Learning to think outside the box gives martial arts students the edge in all of life’s competitions because they have a larger toolbox from which to draw. With this advantage, martial artists find it easier to succeed, even in tough times.
Poomsae for Brain Health
Poomsae, or forms practice, is a major component of Akula Taekwondo’s curriculum. As the student practices poomsae’s coordinated movement patterns, bigger and better nerve networks develop in the brain. Practicing Taekwondo forms (kata in Karate) improves memory. As a result, practicing Taekwondo may help children get better grades in school and help adults stay mentally agile.
Sparring to Boost Problem Solving Skills
Sparring is a controlled form of freestyle fighting within the confines of strict rules and precautions. Success in sparring requires rapidly solving complex problems while performing complex motions. Students learn how to anticipate things before they happen and the importance of thinking a few steps ahead of the competition. Sparring is an incredible mind-body exercise, demanding quick thinking and speedy problem-solving while being pushed to your physical limits.
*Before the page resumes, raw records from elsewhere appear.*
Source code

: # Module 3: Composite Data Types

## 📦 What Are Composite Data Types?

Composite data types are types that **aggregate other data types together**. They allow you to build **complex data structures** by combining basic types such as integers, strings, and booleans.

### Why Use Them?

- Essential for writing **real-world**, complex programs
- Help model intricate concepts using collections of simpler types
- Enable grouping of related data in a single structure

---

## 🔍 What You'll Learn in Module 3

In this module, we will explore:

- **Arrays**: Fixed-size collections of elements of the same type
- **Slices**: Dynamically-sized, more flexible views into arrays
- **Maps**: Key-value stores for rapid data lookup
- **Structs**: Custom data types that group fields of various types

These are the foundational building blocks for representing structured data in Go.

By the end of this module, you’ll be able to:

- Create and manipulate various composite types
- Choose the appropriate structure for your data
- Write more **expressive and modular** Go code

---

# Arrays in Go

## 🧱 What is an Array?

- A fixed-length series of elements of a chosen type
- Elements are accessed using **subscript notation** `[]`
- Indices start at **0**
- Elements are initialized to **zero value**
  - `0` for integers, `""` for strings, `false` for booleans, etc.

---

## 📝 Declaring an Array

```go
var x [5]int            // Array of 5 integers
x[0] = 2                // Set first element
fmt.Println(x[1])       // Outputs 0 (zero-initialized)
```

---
Obstacle Course Challenges to Encourage Out-of-the-Box Thinking
To add fun and variety to our classes, Akula instructors occasionally challenge students with an obstacle course. Students must work as a team, think outside the box, and use body and mind together to finish first. Our obstacle courses are a student favorite!
Taekwondo Training Deescalates Stress and Frustration, Improving Mental Health and Cultivating a Positive Outlook on Life
Anger and frustration hinder thinking ability and impulse control, leading to bad decisions and poor outcomes. Practicing Taekwondo or karate gives kids, teens, and adults a productive way to deal with pent up emotions. That’s because intense exercise and concentration shift negative energy, yielding a clear mind capable of making intelligent decisions. Moreover, exercising decreases levels of cortisol, the stress hormone, creating a more peaceful life.
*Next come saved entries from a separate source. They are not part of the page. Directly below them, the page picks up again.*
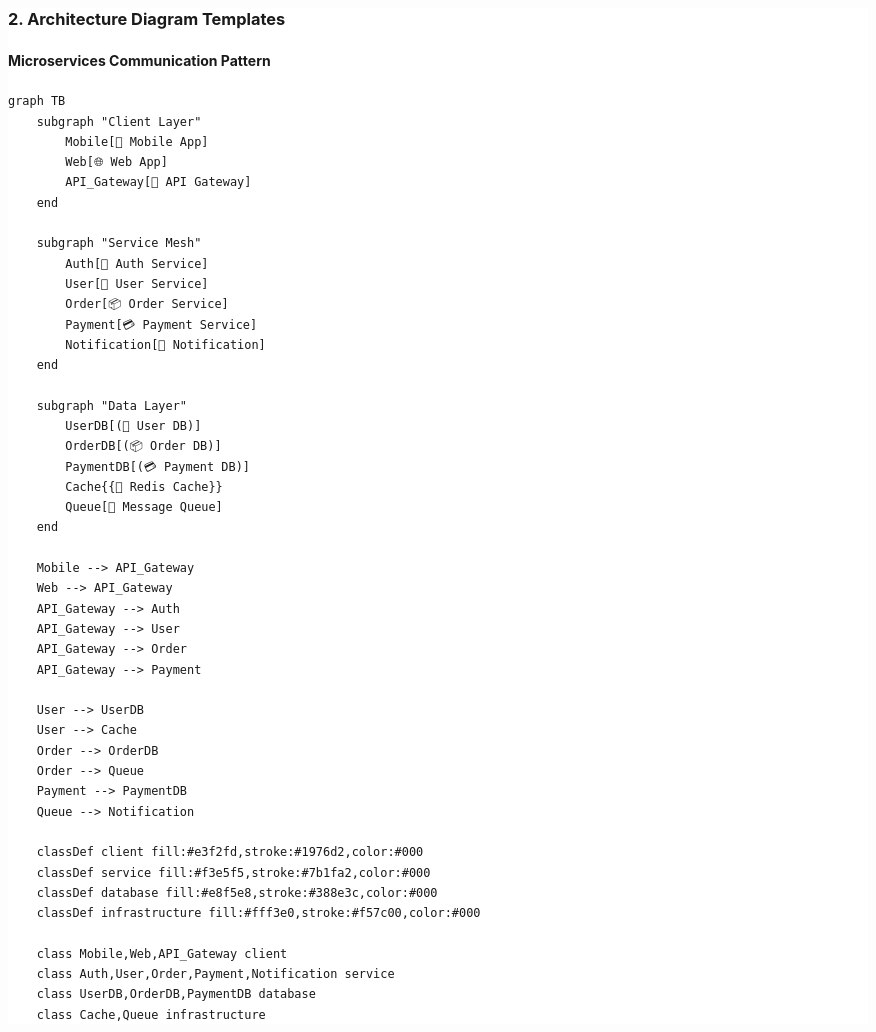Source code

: ### 2. Architecture Diagram Templates

#### Microservices Communication Pattern
```mermaid
graph TB
    subgraph "Client Layer"
        Mobile[📱 Mobile App]
        Web[🌐 Web App]
        API_Gateway[🚪 API Gateway]
    end
    
    subgraph "Service Mesh"
        Auth[🔐 Auth Service]
        User[👤 User Service] 
        Order[📦 Order Service]
        Payment[💳 Payment Service]
        Notification[📧 Notification]
    end
    
    subgraph "Data Layer"
        UserDB[(👤 User DB)]
        OrderDB[(📦 Order DB)]
        PaymentDB[(💳 Payment DB)]
        Cache{{🎯 Redis Cache}}
        Queue[📨 Message Queue]
    end
    
    Mobile --> API_Gateway
    Web --> API_Gateway
    API_Gateway --> Auth
    API_Gateway --> User
    API_Gateway --> Order
    API_Gateway --> Payment
    
    User --> UserDB
    User --> Cache
    Order --> OrderDB
    Order --> Queue
    Payment --> PaymentDB
    Queue --> Notification
    
    classDef client fill:#e3f2fd,stroke:#1976d2,color:#000
    classDef service fill:#f3e5f5,stroke:#7b1fa2,color:#000
    classDef database fill:#e8f5e8,stroke:#388e3c,color:#000
    classDef infrastructure fill:#fff3e0,stroke:#f57c00,color:#000
    
    class Mobile,Web,API_Gateway client
    class Auth,User,Order,Payment,Notification service
    class UserDB,OrderDB,PaymentDB database
    class Cache,Queue infrastructure
```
Martial Arts Practice Develops Self-Discipline and Confidence
Life is filled with challenges. Individuals who cultivate self-discipline learn to overcome difficulties through consistent hard work. This improves self-confidence and leads to better decision making. Self-confidence supports success in all areas of life. A confident person is less likely to cave in to peer pressure and more likely to make good choices. Further, individuals who have healthy self-esteem are more likely to take on responsibilities and leadership positions. This creates valuable and rewarding life experiences.
Research on neuroplasticity (the ability of the brain to change) reveals that the brain releases neurotrophic factors when exercising. This leads to the development of new cells in the temporal and prefrontal cortex. The temporal region is responsible for memory, thus helping children learn concepts faster. The prefrontal cortex is involved in executive function, responsible for the capability to push through challenging tasks.
Rest is essential to cognition. Studies show that mental acuity goes down when a person is sleep deprived. Sleep deprivation can also lead to a variety of health conditions and illnesses. Exercising daily helps with the effective release of melatonin by lowering cortisol levels. Melatonin is responsible for inducing sleep, improving cognitive function through prolonged periods of rest and consistent sleep cycles. As a result, those who train in Taekwondo wake well-rested and refreshed, improving brain function.
Consistent exercise is crucial for the brain’s growth and nourishment. Taekwondo’s bilateral movements and mind-body exercises offer benefits beyond other physical activities. In short, Taekwondo is good for the brain, good for the body, and an excellent health-building activity.